Como o imposto é estadual e o local da prestação define a quem ele cabe, o estado precisa ter o prestador cadastrado para exigi-lo. A inscrição é o pré-requisito administrativo da competência tributária.

A leitura: o mapa de cobertura virou mapa fiscal

Esta é a nossa leitura, e ela muda a natureza de uma decisão comercial: expandir a cobertura para além da divisa deixou de ser só uma questão de rede e passou a ser uma decisão de cadastro fiscal.

Um provedor que atende naturalmente clientes vizinhos — porque a fibra passa ali, porque o cliente pediu, porque a antena alcança — pode ter criado uma obrigação em outro estado sem nenhuma decisão formal a respeito. Ninguém aprovou “entrar no estado X”; simplesmente instalaram um cliente.

Três consequências que valem conversa interna:

  1. O cadastro de clientes precisa saber a UF da instalação, e não só a do faturamento. É esse campo que responde à pergunta do § 2º.
  2. Cada estado atendido é uma consulta própria, porque a faculdade do § 1º é discricionária.
  3. A conta de expandir muda. Some-se a inscrição ao que já se sabe sobre DIFAL na compra de equipamento entre estados e sobre a divisão entre ICMS e ISS por item: a operação interestadual tem custo administrativo próprio.

E vale lembrar que a documentação dessas prestações é a mesma NFCom que também mudou em 2026 para a cessão de meios de rede. Duas alterações no mesmo ano, na mesma operação.

Onde conferir

O convênio tem outras cláusulas, e a legislação de cada estado detalha o procedimento de inscrição e eventuais dispensas. Antes de instalar cliente fora do seu estado — ou se já houver instalações assim —, confirme a situação com seu contador em cada unidade federada envolvida.

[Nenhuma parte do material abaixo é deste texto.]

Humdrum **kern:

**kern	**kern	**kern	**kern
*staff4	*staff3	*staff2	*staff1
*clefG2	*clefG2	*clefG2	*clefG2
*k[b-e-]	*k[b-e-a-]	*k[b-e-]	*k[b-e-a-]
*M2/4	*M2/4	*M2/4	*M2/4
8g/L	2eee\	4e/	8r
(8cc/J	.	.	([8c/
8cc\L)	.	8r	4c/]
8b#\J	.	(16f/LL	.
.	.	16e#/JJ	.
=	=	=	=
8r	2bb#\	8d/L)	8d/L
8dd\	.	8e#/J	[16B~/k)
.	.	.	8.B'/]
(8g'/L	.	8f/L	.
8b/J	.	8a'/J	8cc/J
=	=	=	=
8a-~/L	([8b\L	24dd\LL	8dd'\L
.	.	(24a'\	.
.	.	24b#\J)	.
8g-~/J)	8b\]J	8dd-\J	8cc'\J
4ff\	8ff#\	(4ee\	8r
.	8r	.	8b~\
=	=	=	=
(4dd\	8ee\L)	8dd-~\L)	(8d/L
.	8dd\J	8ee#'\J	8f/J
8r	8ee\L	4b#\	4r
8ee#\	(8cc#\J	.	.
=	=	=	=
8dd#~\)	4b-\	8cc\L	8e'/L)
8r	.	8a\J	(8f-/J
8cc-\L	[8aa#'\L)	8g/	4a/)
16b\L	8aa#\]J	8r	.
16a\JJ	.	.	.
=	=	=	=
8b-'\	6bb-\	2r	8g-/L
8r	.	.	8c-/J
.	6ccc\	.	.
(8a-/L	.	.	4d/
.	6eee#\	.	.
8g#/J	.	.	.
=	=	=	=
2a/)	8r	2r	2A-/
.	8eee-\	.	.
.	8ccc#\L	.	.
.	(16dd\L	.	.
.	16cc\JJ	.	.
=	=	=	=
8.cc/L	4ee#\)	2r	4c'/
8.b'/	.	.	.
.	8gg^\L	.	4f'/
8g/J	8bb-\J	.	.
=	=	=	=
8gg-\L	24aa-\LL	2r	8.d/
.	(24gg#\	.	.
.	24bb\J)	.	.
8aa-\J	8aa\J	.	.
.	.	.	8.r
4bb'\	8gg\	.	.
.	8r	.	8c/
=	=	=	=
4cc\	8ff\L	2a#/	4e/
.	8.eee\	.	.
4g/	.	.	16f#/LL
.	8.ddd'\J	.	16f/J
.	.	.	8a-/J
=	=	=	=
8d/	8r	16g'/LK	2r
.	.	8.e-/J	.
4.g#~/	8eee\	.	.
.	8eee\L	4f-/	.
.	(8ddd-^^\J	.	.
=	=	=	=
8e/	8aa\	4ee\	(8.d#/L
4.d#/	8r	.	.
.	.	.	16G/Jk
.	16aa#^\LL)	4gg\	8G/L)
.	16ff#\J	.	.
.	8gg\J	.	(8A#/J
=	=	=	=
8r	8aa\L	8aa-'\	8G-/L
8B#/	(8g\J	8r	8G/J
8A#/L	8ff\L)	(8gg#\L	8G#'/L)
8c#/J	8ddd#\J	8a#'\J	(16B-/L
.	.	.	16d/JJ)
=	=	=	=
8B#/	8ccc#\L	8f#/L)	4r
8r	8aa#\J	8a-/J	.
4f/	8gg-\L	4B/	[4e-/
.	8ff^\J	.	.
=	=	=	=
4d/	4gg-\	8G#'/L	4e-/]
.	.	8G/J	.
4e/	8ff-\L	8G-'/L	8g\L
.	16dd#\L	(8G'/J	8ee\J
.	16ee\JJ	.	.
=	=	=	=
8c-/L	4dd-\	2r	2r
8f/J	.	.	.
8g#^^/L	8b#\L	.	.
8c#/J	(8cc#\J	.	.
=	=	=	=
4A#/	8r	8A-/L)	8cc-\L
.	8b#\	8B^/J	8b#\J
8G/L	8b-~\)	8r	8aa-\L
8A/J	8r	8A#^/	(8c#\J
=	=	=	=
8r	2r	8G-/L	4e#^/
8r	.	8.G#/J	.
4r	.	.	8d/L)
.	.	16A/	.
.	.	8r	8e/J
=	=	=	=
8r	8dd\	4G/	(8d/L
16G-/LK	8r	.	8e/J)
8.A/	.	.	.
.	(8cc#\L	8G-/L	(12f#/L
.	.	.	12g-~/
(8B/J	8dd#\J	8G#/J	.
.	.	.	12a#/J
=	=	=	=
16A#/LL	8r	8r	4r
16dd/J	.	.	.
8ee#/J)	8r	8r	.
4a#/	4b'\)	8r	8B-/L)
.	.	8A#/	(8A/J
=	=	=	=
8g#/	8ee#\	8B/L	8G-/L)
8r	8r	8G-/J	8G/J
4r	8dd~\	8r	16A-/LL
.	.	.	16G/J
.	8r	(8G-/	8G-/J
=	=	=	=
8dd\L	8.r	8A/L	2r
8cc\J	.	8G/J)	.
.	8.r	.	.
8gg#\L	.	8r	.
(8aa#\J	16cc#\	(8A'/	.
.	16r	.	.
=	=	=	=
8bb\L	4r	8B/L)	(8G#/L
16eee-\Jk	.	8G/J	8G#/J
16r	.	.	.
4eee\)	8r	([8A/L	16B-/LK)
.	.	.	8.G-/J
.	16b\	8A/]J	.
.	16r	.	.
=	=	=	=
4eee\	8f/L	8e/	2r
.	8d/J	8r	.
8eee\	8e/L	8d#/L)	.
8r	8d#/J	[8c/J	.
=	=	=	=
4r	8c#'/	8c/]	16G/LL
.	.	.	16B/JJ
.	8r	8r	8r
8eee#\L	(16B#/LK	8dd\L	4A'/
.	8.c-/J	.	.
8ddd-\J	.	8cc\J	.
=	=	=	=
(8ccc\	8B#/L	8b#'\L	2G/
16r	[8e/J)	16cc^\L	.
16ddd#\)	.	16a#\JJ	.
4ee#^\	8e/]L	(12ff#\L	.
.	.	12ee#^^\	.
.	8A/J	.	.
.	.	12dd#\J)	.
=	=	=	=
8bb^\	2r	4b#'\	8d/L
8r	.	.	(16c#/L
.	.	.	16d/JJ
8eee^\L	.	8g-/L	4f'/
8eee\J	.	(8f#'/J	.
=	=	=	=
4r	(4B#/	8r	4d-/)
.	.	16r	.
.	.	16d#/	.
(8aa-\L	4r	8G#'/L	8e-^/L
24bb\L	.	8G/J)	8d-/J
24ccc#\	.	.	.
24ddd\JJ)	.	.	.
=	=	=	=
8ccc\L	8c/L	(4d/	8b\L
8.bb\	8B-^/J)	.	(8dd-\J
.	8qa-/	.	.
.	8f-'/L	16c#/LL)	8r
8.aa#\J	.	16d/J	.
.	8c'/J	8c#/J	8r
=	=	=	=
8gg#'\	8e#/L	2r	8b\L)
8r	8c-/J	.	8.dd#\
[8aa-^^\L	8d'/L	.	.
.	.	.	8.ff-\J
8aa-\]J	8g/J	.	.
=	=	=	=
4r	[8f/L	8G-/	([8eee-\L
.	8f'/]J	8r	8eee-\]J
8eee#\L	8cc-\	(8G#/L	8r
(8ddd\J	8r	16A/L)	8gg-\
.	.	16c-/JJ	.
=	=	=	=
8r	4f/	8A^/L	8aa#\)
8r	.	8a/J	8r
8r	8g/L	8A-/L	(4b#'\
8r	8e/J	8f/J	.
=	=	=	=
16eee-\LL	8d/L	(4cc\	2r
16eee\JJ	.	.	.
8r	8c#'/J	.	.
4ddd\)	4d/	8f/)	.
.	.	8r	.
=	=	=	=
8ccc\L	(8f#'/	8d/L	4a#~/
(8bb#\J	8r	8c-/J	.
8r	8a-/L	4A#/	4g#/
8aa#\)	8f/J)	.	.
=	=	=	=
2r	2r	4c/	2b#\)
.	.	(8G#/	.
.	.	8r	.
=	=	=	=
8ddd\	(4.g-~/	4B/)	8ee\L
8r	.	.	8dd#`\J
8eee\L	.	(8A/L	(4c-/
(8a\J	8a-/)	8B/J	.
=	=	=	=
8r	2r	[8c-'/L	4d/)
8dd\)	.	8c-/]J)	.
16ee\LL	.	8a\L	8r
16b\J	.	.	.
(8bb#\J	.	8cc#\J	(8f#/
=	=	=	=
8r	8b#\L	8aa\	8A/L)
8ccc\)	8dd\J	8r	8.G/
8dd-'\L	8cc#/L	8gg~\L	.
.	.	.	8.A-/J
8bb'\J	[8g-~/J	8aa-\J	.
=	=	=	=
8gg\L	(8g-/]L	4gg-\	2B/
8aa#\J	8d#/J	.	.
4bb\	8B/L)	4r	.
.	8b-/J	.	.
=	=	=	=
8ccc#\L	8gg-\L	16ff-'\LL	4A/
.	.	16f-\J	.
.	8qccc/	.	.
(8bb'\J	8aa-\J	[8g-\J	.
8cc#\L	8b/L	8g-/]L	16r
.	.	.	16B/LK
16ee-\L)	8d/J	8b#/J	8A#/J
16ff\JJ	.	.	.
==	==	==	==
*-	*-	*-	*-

Fontes: Convênio ICMS nº 113, de 10 de dezembro de 2004 e Convênio ICMS nº 81, de 2026, que lhe deu nova redação com efeitos a partir de 7 de julho de 2026, no portal do Confaz; e Lei Complementar nº 87, de 13 de setembro de 1996, artigos 2º, inciso III, e 11, inciso III, quanto à incidência e ao local da prestação do serviço de comunicação.